- **Stored data entries**:
■ ■ ■
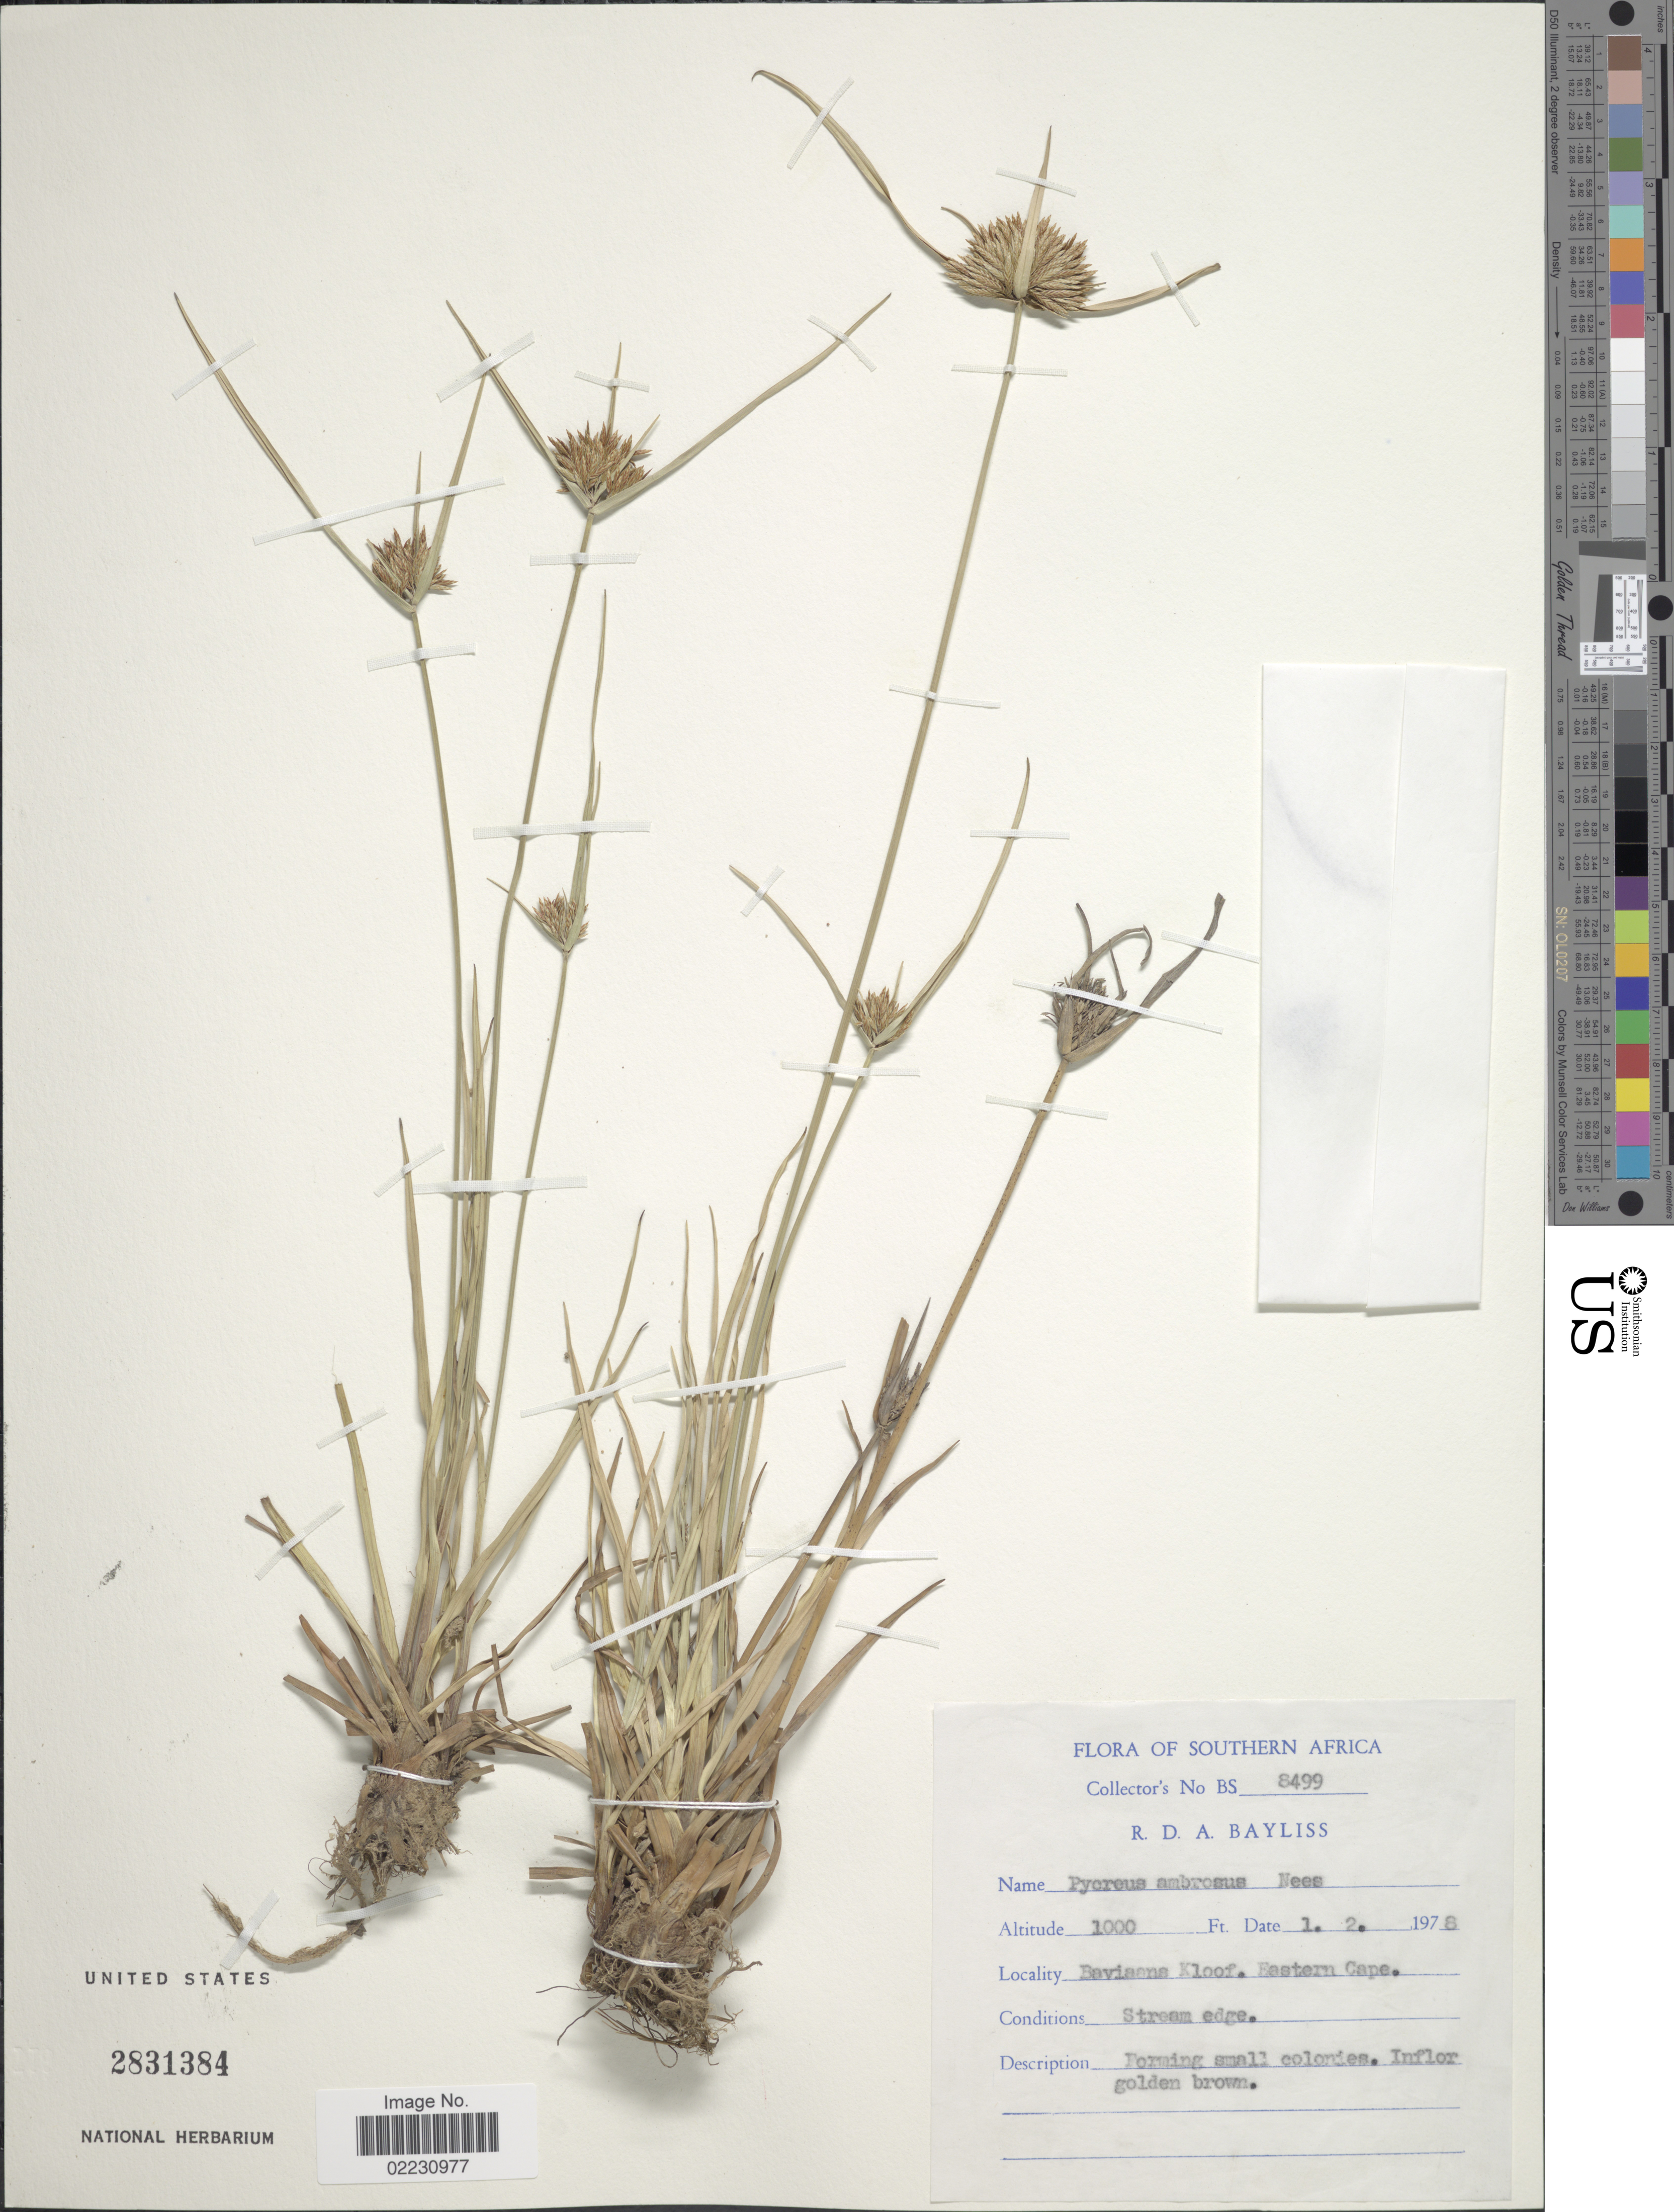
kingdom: Plantae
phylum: Tracheophyta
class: Liliopsida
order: Poales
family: Cyperaceae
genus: Cyperus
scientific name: Cyperus polystachyos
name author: Rottb.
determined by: Strong, Mark T., (BOT), Smithsonian Institution - National Museum of Natural History (UNITED STATES)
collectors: R. Bayliss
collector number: BS8499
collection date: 1978-02-01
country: South Africa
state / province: Eastern Cape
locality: Southern Africa. Baviaans Kloof, Eastern Cape.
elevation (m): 305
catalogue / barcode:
■ ■ ■
- **What is being asked**:
Switch "elevation" to "altitude" in every entry and write the lines out again with nothing else changed. Leave the pictures out.

- **Answer for the task**:
kingdom: Plantae
phylum: Tracheophyta
class: Liliopsida
order: Poales
family: Cyperaceae
genus: Cyperus
scientific name: Cyperus polystachyos
name author: Rottb.
determined by: Strong, Mark T., (BOT), Smithsonian Institution - National Museum of Natural History (UNITED STATES)
collectors: R. Bayliss
collector number: BS8499
collection date: 1978-02-01
country: South Africa
state / province: Eastern Cape
locality: Southern Africa. Baviaans Kloof, Eastern Cape.
altitude (m): 305
catalogue / barcode:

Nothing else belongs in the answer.